### [WHAT THE TASK ASKS]
Work through the listing below and give again exactly the lines from the one with "lock failure that" to the one with "București, Nord,Soseaua de Centrua", both ends included. All other lines and all pictures stay out.

### [DATA EXCERPTS]
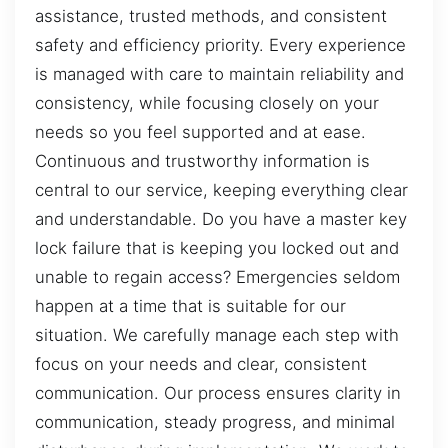
assistance, trusted methods, and consistent
safety and efficiency priority. Every experience
is managed with care to maintain reliability and
consistency, while focusing closely on your
needs so you feel supported and at ease.
Continuous and trustworthy information is
central to our service, keeping everything clear
and understandable. Do you have a master key
lock failure that is keeping you locked out and
unable to regain access? Emergencies seldom
happen at a time that is suitable for our
situation. We carefully manage each step with
focus on your needs and clear, consistent
communication. Our process ensures clarity in
communication, steady progress, and minimal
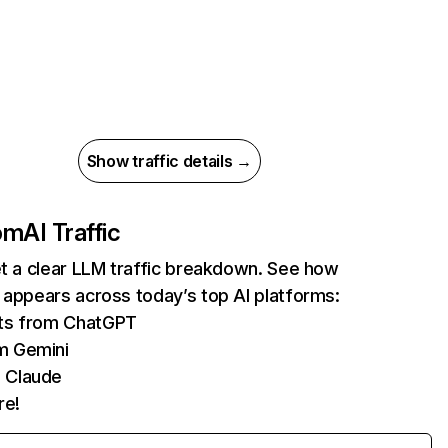
Show traffic details →
com
AI Traffic
et a clear LLM traffic breakdown. See how
 appears across today’s top AI platforms:
its from ChatGPT
m Gemini
 Claude
re!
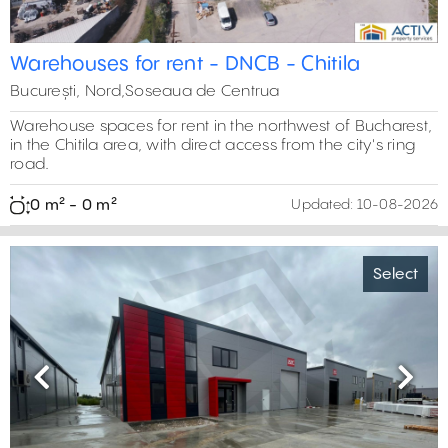
Warehouses for rent - DNCB - Chitila
București, Nord,Soseaua de Centrua
Warehouse spaces for rent in the northwest of Bucharest,
in the Chitila area, with direct access from the city's ring
road.
0 m² - 0 m²
Updated:
10-08-2026
Select
Previous
Next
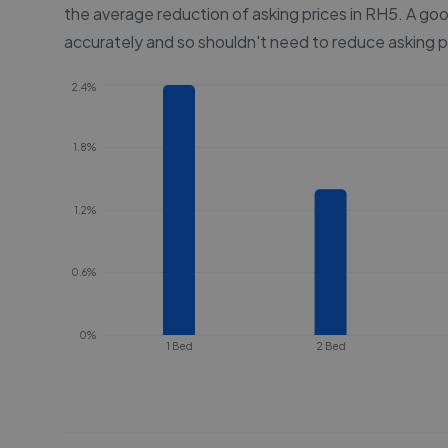
the average reduction of asking prices in
RH5
. A goo
accurately and so shouldn't need to reduce asking p
2.4%
1.8%
1.2%
0.6%
0%
1 Bed
2 Bed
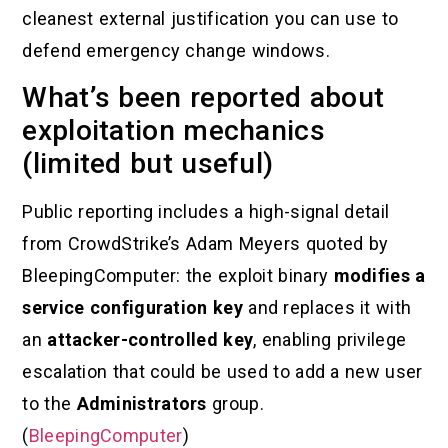
cleanest external justification you can use to
defend emergency change windows.
What’s been reported about
exploitation mechanics
(limited but useful)
Public reporting includes a high-signal detail
from CrowdStrike’s Adam Meyers quoted by
BleepingComputer: the exploit binary
modifies a
service configuration key
and replaces it with
an
attacker-controlled key
, enabling privilege
escalation that could be used to add a new user
to the
Administrators
group.
(
BleepingComputer
)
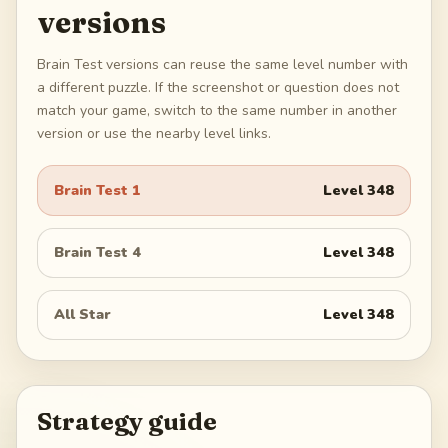
versions
Brain Test versions can reuse the same level number with
a different puzzle. If the screenshot or question does not
match your game, switch to the same number in another
version or use the nearby level links.
Brain Test 1
Level
348
Brain Test 4
Level
348
All Star
Level
348
Strategy guide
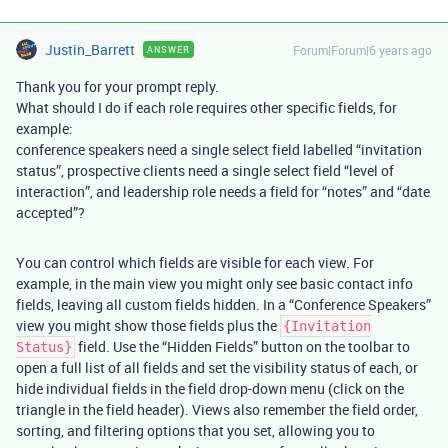
Justin_Barrett
Forum|Forum|6 years ago
ANSWER
Thank you for your prompt reply.
What should I do if each role requires other specific fields, for
example:
conference speakers need a single select field labelled “invitation
status”, prospective clients need a single select field “level of
interaction”, and leadership role needs a field for “notes” and “date
accepted”?
You can control which fields are visible for each view. For
example, in the main view you might only see basic contact info
fields, leaving all custom fields hidden. In a “Conference Speakers”
view you might show those fields plus the
{Invitation
field. Use the “Hidden Fields” button on the toolbar to
Status}
open a full list of all fields and set the visibility status of each, or
hide individual fields in the field drop-down menu (click on the
triangle in the field header). Views also remember the field order,
sorting, and filtering options that you set, allowing you to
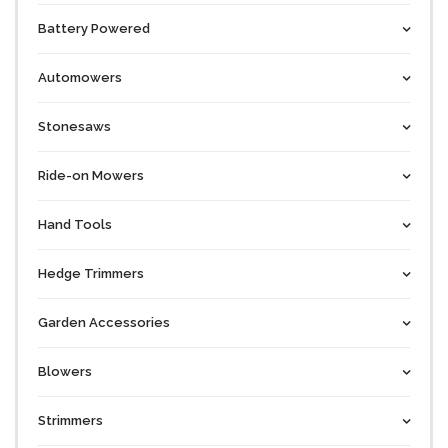
Battery Powered
Automowers
Stonesaws
Ride-on Mowers
Hand Tools
Hedge Trimmers
Garden Accessories
Blowers
Strimmers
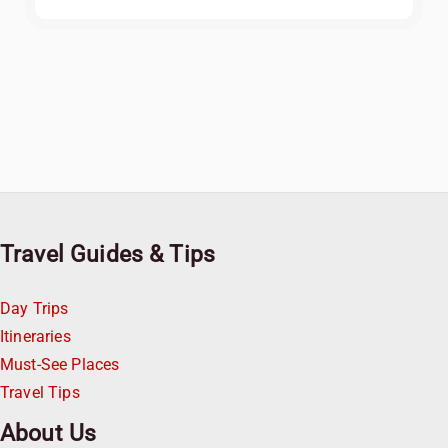
Travel Guides & Tips
Day Trips
Itineraries
Must-See Places
Travel Tips
About Us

### [EXERCISE OUTPUT]
lock failure that is keeping you locked out and
unable to regain access? Emergencies seldom
happen at a time that is suitable for our
situation. We carefully manage each step with
focus on your needs and clear, consistent
communication. Our process ensures clarity in
communication, steady progress, and minimal
Show traffic details →
com
AI Traffic
et a clear LLM traffic breakdown. See how
 appears across today’s top AI platforms:
its from ChatGPT
m Gemini
 Claude
re!
Warehouses for rent - DNCB - Chitila
București, Nord,Soseaua de Centrua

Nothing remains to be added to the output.